Sekadar contoh lain, saya pernah memiliki seorang rekan kerja yang luar biasa religiusnya. Ia senantiasa menyisipkan berbagai idiom keagamaan dalam kata-katanya, pakaian dan aksesorinya menonjolkan simbol-simbol agamanya, bahkan ia seringkali mengirimkan berbagai tautan artikel-artikel agamanya ke rekan-rekan kerja lainnya, termasuk yang tidak seagama (termasuk saya). Namun di lain banyak perilakunya di tempat kerja yang tidak mencerminkan profesionalisme, dari datang terlambat, menolak ikut memberikan urunan (walaupun secara halus), menunda-nunda pekerjaan, dan sebagainya. Akibatnya berbagai pesan-pesan keagamaan yang disampaikannya menjadi kontra produktif, bahkan dijadikan bahan cemoohan. Padahal kalau saja ia mengikuti pesan Mahatma Gandhi berikut ini, “Bunga mawar tidak perlu berkhotbah. Ia hanya menebarkan wewangiannya. Aroma itu adalah suatu khotbah tersendiri… aroma kesalehan dan kehidupan spiritual jauh lebih halus dari wewangian bunga mawar,” saya yakin akan semakin banyak orang yang tertarik mendengarkan pesan-pesan agamisnya tadi.

13579573531795331506
Mahatma Gandhi - tokoh Hindu India yang banyak mengutip ajaran-ajaran Alkitab dalam pesan-pesannya (sumber: ivanfoo.blogspot.com)
Demikian pula halnya dengan pasangan kita.

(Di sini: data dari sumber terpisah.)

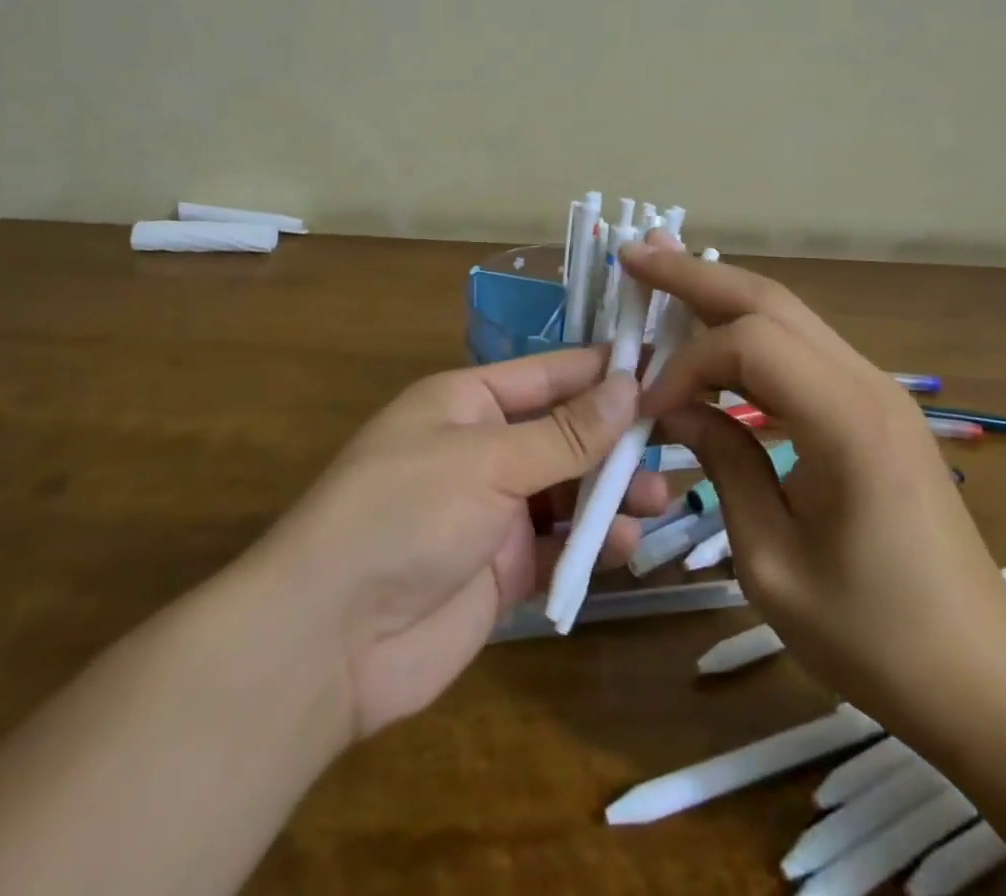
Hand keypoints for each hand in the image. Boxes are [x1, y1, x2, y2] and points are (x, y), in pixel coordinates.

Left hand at [254, 349, 670, 739]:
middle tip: (678, 440)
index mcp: (468, 401)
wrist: (328, 639)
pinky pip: (558, 545)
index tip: (665, 366)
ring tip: (662, 496)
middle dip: (616, 438)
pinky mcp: (500, 569)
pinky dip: (591, 543)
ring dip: (612, 492)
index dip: (603, 370)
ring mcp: (492, 510)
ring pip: (567, 490)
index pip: (549, 374)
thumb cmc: (405, 513)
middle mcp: (483, 448)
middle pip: (564, 433)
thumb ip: (565, 431)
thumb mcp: (489, 460)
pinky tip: (627, 544)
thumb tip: (630, 384)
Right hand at [623, 241, 1005, 736]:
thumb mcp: (772, 562)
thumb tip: (675, 407)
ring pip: (787, 316)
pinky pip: (801, 350)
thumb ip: (723, 465)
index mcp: (846, 422)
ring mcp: (877, 390)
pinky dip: (748, 335)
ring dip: (722, 294)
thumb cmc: (874, 636)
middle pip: (771, 301)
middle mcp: (867, 384)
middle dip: (696, 275)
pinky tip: (714, 336)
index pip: (749, 345)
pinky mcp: (874, 407)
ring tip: (663, 274)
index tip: (647, 408)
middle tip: (636, 254)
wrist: (982, 677)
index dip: (686, 364)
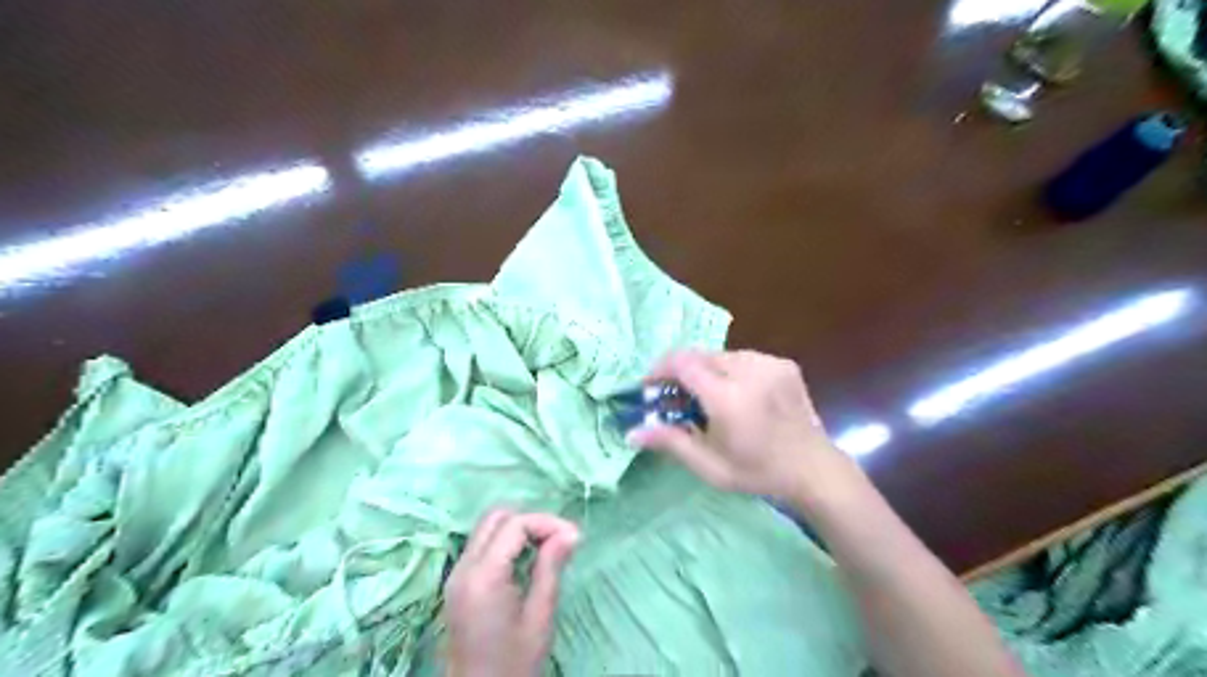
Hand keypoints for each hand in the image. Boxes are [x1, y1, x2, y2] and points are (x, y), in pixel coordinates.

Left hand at [444, 507, 582, 676]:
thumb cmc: (514, 664)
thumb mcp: (540, 617)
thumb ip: (551, 568)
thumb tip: (571, 532)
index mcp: (483, 577)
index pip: (515, 525)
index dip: (546, 523)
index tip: (573, 537)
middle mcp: (463, 568)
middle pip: (494, 517)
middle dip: (529, 520)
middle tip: (557, 538)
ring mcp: (456, 575)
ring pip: (485, 528)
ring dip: (516, 528)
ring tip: (546, 547)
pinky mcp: (457, 584)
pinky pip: (480, 545)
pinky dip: (504, 542)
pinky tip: (525, 559)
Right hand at [622, 353, 857, 504]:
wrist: (814, 469)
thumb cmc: (757, 473)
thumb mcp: (709, 466)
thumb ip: (669, 442)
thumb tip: (631, 433)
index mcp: (728, 398)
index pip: (682, 363)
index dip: (660, 369)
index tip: (651, 386)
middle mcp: (748, 372)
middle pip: (699, 355)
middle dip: (681, 371)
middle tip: (675, 396)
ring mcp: (770, 364)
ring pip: (721, 355)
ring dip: (705, 370)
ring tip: (706, 398)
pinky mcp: (783, 364)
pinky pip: (744, 358)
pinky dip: (730, 371)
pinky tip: (737, 395)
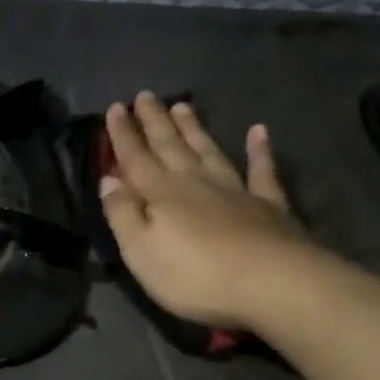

Kalau Anda termasuk salah seorang yang beruntung memiliki pasangan yang mau mengikuti agama Anda (baik sukarela maupun terpaksa), mari kita membimbing mereka dengan baik. Jangan lupa, untuk memutuskan memeluk sebuah keyakinan yang baru (dan bahkan mungkin sama sekali asing), mereka tentu mengalami pergumulan yang tidak ringan, baik dengan keluarga atau lingkungan sosialnya, maupun dengan diri sendiri. Mari kita yakinkan mereka bahwa pilihan mereka itu bukan sebuah pilihan yang keliru, melainkan sebuah pilihan yang memberikan manfaat, baik dalam kehidupan saat ini maupun kehidupan yang akan datang. Semoga.
(Terlampir doa agar rekan saya di atas sukses dalam misinya meluluhkan hati sang calon mertua!)